BACKGROUND: Risk of infectious disease is increased among individuals with CKD. Fibroblast growth factor 23 (FGF23) is often elevated in CKD, and may impair immune function directly or indirectly through proinflammatory and vitamin D-suppressing pathways. Whether FGF23 is associated with risk of infection has not been evaluated in a CKD population. METHODS: In 3655 participants of the Chronic Renal Insufficiency Cohort study, we evaluated the association of baseline plasma levels of C-terminal FGF23 with time to first hospitalization with major infection, defined by hospital discharge with a diagnosis code for urinary tract infection, pneumonia, cellulitis/osteomyelitis, or bacteremia/septicemia. Multivariable Cox models were used to estimate hazard ratios (HRs) and adjust for confounding. RESULTS: During a median follow-up of 6.5 years, 1051 individuals (29%) were hospitalized with major infection. Multivariable Cox analysis indicated a graded increase in the risk of infection with higher levels of FGF23 (HR, 1.51; 95% CI, 1.23 to 1.85 with the highest quartile [≥235.9 RU/ml] versus lowest quartile [<95.3 RU/ml]; HR, 1.26; 95% CI, 1.18 to 1.35 per SD increment in log FGF23).

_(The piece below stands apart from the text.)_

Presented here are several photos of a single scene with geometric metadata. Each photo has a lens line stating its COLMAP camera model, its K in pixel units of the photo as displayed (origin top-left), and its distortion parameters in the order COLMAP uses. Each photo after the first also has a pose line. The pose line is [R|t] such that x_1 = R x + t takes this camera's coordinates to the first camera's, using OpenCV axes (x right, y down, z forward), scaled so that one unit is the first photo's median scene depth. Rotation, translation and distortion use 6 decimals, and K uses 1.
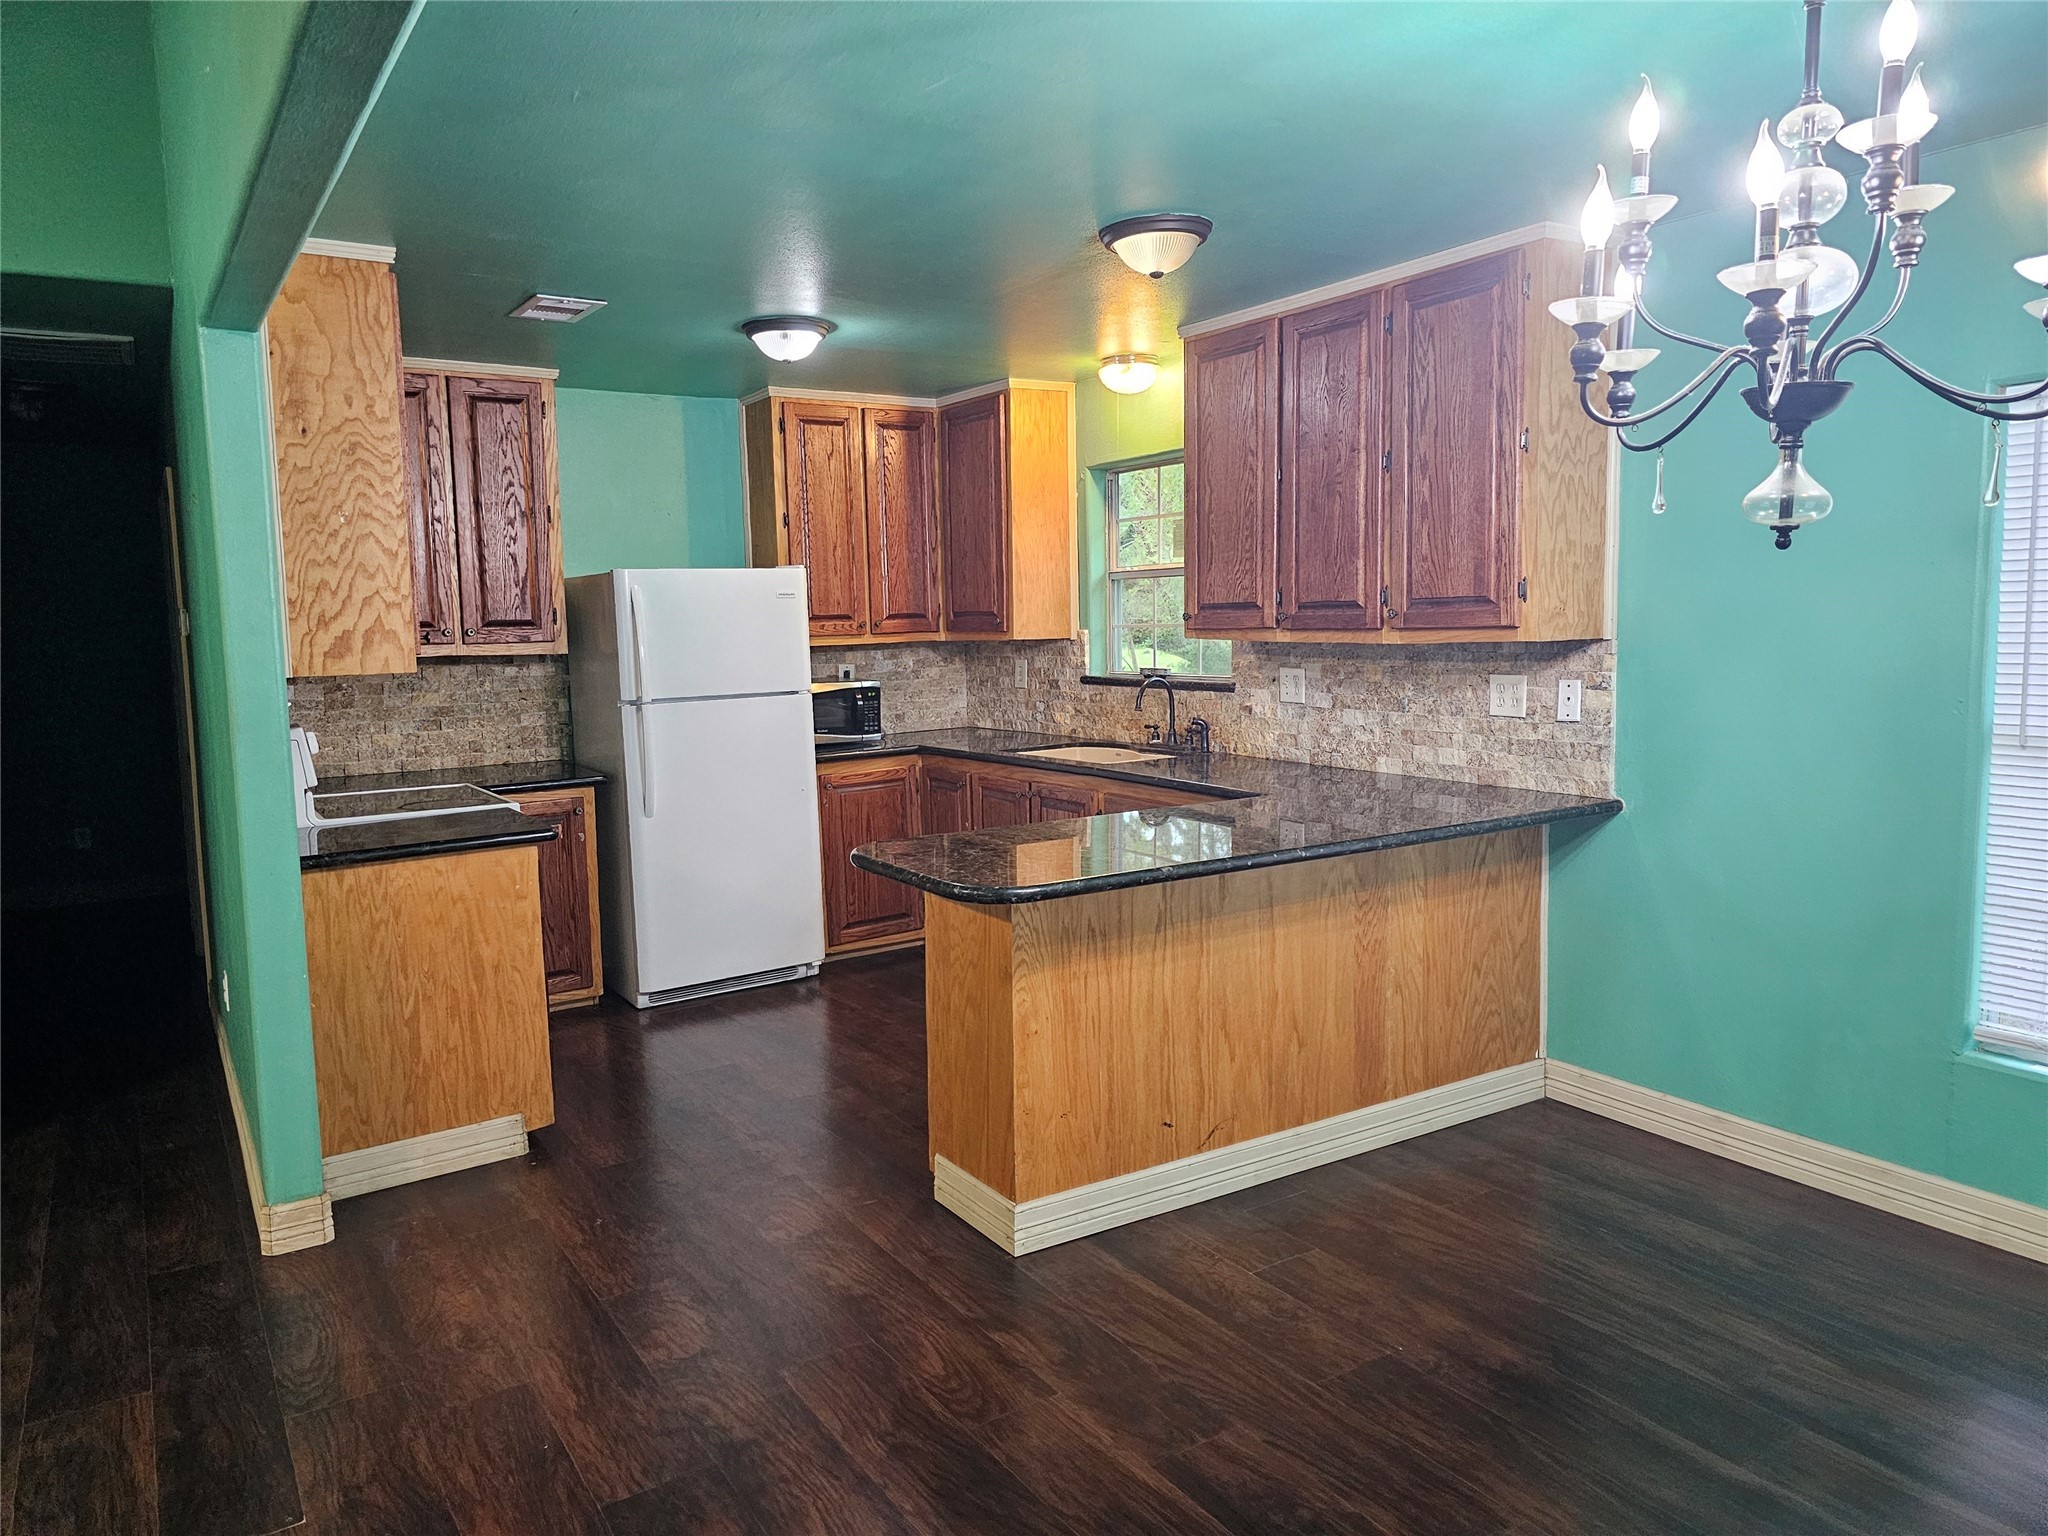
lens RADIAL K [[1369.1, 0, 993.7], [0, 1369.1, 755.2], [0, 0, 1]] dist [0.085161, -0.077638]
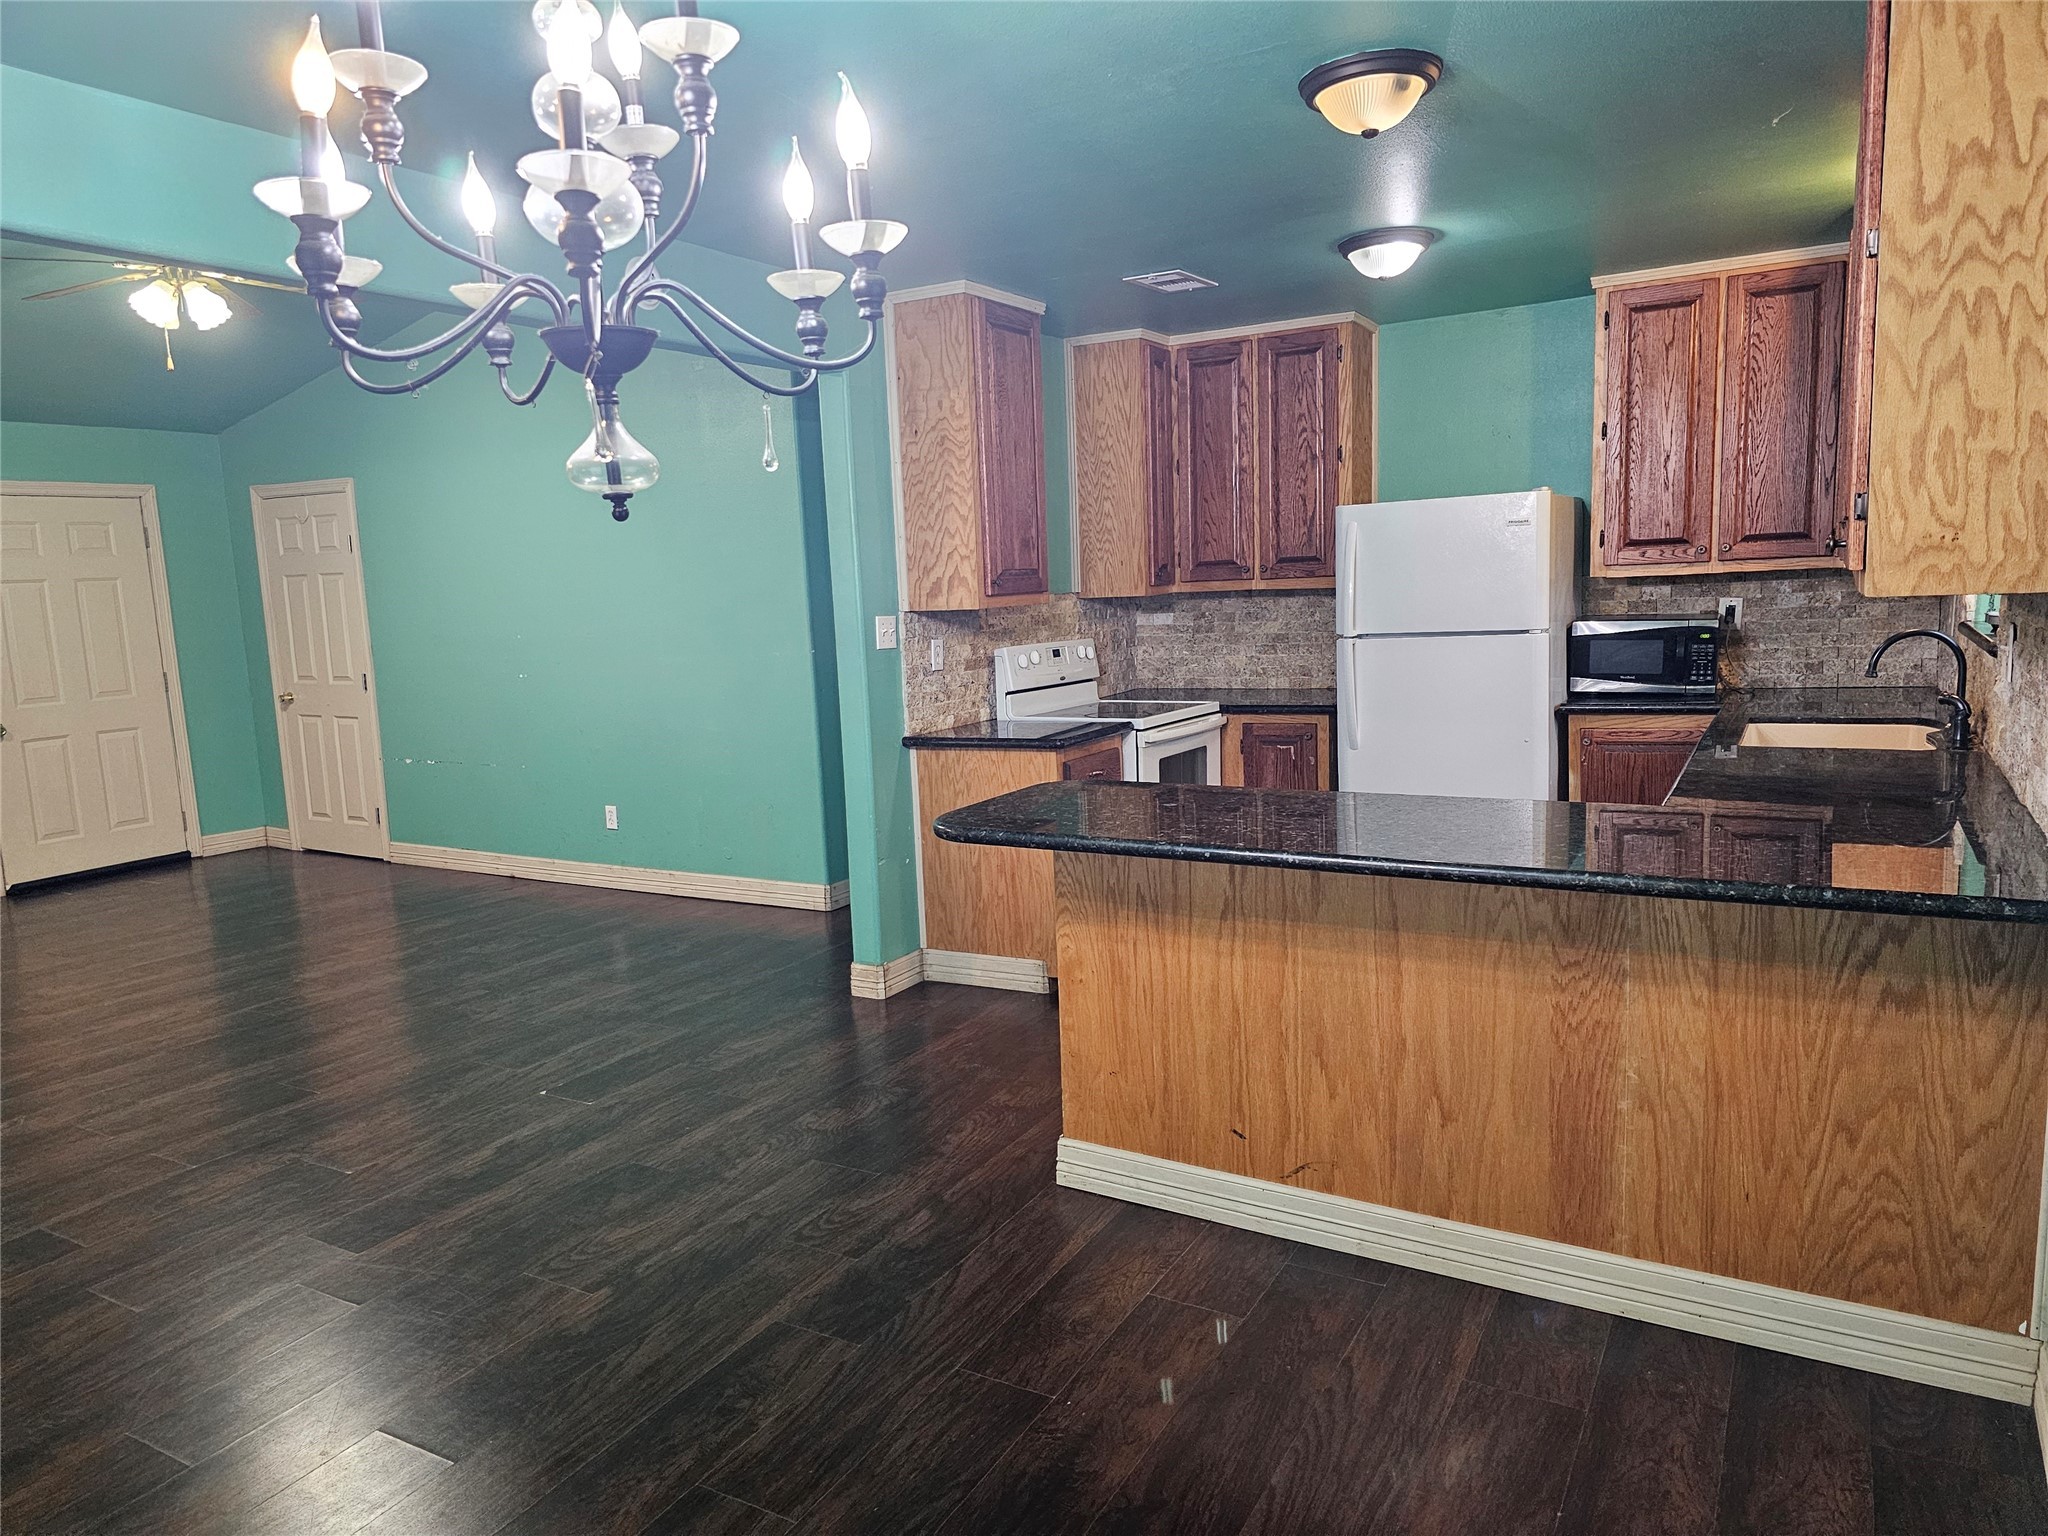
lens RADIAL K [[1361.7, 0, 1023.9], [0, 1361.7, 788.4], [0, 0, 1]] dist [0.098020, -0.101211]
pose [[0.467682, 0.138821, -0.872927, 0.780629], [-0.061460, 0.990307, 0.124560, -0.056382], [0.881757, -0.004605, 0.471681, 0.437625]]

The association was consistent across infection subtypes and demographic and clinical subgroups, and remained significant after additional adjustment for biomarkers of inflammation (IL-6, TNF-α, high-sensitivity C-reactive protein, fibrinogen, and albumin), and bone mineral metabolism (25-hydroxyvitamin D, phosphorus, calcium, and parathyroid hormone). The association was consistent across infection subtypes of urinary tract infection (482 cases), cellulitis/osteomyelitis (422 cases), pneumonia (399 cases), and bacteremia/septicemia (280 cases). CONCLUSIONS: Among individuals with CKD, higher FGF23 levels were independently and monotonically associated with an increased risk of hospitalization with infection.